------ Records

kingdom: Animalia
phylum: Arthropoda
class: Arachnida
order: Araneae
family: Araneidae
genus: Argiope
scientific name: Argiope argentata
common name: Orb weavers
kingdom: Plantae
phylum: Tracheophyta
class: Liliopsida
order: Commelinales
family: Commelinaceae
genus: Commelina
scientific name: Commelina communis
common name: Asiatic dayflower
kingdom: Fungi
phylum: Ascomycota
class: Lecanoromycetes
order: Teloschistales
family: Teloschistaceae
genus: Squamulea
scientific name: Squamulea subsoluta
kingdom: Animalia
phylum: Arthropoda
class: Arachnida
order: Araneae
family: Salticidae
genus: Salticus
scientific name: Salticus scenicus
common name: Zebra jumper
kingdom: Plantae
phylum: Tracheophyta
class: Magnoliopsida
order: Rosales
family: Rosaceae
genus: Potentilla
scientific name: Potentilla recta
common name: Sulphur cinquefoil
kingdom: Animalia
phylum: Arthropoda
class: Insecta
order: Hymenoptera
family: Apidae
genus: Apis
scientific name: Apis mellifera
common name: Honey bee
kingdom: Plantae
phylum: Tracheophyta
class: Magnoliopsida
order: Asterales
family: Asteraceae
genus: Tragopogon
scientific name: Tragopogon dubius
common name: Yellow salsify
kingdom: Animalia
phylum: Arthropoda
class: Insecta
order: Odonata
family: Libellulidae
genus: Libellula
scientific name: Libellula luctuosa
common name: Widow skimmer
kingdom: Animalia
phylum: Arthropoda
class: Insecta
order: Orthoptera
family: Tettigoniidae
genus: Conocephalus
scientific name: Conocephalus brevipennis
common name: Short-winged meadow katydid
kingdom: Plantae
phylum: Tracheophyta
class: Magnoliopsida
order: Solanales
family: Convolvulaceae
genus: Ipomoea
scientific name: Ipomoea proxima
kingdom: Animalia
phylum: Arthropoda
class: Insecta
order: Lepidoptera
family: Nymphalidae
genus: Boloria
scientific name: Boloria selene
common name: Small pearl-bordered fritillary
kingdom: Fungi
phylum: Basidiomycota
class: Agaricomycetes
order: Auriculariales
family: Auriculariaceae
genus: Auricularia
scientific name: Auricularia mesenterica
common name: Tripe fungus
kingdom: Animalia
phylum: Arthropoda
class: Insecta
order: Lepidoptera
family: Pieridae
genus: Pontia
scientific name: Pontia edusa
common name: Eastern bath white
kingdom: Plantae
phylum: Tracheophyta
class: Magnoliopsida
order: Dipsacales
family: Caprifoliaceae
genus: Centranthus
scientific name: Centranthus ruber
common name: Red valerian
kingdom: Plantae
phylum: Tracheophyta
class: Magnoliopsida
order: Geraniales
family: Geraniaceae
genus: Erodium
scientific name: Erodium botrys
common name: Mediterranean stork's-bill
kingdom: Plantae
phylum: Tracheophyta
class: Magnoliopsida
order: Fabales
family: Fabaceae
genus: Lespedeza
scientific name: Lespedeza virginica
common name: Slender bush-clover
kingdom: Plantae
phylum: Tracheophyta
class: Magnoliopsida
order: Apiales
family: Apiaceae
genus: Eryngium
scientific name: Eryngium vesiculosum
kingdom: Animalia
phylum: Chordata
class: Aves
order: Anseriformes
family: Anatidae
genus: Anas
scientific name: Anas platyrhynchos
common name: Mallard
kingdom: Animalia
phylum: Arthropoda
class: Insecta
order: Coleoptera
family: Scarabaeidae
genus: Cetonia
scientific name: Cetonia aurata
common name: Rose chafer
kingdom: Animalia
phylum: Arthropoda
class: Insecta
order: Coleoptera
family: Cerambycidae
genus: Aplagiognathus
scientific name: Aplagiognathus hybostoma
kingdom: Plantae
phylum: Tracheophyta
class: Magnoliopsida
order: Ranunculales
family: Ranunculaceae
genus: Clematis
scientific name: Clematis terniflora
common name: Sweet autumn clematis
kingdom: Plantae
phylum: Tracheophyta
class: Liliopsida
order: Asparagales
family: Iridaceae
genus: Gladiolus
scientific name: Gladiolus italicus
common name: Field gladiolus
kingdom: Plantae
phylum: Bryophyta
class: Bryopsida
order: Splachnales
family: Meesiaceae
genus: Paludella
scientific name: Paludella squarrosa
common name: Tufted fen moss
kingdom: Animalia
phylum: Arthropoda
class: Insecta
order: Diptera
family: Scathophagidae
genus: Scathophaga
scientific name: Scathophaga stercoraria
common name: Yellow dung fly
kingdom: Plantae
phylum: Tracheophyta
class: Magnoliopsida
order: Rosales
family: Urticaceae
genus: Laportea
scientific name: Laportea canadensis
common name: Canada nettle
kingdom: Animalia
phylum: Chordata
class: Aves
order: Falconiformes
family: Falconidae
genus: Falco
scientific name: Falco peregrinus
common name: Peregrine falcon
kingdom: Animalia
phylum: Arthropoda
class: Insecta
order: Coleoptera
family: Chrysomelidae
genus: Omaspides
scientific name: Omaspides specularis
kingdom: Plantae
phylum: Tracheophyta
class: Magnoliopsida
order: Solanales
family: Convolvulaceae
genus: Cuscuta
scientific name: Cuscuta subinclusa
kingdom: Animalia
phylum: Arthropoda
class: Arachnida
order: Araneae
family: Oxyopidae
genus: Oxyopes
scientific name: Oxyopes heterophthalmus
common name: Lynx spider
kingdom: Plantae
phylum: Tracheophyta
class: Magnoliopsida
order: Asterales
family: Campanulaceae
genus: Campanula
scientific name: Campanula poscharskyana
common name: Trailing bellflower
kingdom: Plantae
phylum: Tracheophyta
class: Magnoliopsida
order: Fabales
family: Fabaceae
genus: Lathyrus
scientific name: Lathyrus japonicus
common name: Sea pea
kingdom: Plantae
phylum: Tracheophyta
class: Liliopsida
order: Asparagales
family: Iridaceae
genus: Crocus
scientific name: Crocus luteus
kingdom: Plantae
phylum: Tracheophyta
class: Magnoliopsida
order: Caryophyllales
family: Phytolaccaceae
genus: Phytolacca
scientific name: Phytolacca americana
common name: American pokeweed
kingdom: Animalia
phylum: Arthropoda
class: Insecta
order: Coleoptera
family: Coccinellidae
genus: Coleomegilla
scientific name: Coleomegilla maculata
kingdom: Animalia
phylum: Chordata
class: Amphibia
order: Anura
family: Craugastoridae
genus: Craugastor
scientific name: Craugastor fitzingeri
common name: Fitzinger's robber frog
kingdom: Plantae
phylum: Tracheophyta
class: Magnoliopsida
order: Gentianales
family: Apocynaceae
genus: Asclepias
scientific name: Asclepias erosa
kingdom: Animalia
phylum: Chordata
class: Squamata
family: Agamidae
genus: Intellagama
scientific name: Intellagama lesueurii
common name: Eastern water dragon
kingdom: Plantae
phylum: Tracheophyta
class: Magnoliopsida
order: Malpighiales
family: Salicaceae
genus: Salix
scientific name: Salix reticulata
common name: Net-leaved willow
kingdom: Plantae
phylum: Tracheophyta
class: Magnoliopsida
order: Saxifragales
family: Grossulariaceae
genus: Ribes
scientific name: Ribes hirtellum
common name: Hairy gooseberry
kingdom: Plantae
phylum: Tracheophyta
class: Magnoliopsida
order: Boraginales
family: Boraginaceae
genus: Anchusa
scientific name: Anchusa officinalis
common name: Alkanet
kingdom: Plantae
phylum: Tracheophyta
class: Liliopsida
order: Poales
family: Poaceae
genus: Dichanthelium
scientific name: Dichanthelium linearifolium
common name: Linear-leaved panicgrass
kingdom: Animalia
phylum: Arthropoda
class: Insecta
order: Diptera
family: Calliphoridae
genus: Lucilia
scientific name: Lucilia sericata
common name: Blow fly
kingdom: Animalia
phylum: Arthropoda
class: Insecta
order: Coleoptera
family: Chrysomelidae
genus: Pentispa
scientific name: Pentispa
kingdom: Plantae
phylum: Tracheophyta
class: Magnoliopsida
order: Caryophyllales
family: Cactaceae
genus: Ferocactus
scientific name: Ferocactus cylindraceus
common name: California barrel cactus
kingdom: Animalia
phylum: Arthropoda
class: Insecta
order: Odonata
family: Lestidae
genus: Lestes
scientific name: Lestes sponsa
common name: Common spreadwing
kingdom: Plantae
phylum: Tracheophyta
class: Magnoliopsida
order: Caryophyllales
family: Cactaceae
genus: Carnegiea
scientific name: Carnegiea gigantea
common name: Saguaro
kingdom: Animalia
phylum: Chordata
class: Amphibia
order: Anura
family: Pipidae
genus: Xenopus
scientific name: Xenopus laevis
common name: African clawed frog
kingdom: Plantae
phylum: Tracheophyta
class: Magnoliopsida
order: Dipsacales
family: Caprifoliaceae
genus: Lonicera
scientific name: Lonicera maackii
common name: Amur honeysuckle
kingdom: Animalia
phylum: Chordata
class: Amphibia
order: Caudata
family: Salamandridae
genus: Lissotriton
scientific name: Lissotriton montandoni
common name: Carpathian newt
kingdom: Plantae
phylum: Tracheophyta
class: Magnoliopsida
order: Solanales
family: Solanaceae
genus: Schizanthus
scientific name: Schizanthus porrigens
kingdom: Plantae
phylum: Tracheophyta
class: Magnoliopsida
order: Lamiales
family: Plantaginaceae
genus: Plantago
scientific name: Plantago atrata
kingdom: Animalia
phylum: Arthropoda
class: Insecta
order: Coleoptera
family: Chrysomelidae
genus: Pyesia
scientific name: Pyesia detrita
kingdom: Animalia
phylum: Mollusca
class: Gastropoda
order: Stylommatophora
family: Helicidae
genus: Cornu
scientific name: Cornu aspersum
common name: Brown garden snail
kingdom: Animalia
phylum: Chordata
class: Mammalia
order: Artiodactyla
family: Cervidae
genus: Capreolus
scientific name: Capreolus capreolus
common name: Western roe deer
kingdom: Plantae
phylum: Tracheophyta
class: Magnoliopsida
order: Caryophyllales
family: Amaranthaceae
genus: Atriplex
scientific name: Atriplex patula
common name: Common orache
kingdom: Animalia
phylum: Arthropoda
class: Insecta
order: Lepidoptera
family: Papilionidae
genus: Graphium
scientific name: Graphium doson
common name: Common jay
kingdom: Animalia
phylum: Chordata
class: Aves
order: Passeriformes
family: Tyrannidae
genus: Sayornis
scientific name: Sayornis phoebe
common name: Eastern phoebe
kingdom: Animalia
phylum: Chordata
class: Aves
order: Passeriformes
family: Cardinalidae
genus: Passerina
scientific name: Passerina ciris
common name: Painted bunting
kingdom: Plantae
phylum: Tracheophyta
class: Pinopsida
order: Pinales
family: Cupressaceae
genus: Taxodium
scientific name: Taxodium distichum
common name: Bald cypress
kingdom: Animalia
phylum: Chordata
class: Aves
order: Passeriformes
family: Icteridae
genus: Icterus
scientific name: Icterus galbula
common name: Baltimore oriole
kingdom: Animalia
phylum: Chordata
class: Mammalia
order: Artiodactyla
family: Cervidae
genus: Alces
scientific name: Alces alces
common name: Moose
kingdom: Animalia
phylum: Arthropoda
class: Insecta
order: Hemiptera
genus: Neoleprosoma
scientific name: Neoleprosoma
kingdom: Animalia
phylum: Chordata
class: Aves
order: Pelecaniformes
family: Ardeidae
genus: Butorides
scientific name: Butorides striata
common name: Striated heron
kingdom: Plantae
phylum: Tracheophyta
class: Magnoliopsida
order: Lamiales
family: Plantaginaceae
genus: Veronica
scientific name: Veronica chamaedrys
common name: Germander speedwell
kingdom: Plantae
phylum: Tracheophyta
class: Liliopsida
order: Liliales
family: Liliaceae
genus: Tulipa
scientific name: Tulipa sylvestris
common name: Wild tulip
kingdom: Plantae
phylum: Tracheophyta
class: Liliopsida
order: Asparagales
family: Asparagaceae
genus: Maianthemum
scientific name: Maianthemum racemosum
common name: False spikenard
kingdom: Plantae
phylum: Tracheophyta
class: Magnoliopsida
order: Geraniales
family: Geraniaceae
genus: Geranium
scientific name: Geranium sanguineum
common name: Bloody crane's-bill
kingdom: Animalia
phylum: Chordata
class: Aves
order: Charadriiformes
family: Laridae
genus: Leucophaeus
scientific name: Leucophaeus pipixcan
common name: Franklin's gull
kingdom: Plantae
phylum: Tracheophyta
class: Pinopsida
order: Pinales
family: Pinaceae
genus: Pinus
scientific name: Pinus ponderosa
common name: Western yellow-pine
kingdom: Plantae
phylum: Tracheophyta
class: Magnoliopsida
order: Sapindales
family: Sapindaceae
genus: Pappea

------------

■ **Task prompt**: Reproduce, word for word, the part of the records that begins at the start and ends with the line containing "class: Lecanoromycetes", including both ends.

■ **Task answer**:
kingdom: Animalia
phylum: Arthropoda
class: Arachnida
order: Araneae
family: Araneidae
genus: Argiope
scientific name: Argiope argentata
common name: Orb weavers
kingdom: Plantae
phylum: Tracheophyta
class: Liliopsida
order: Commelinales
family: Commelinaceae
genus: Commelina
scientific name: Commelina communis
common name: Asiatic dayflower
kingdom: Fungi
phylum: Ascomycota
class: Lecanoromycetes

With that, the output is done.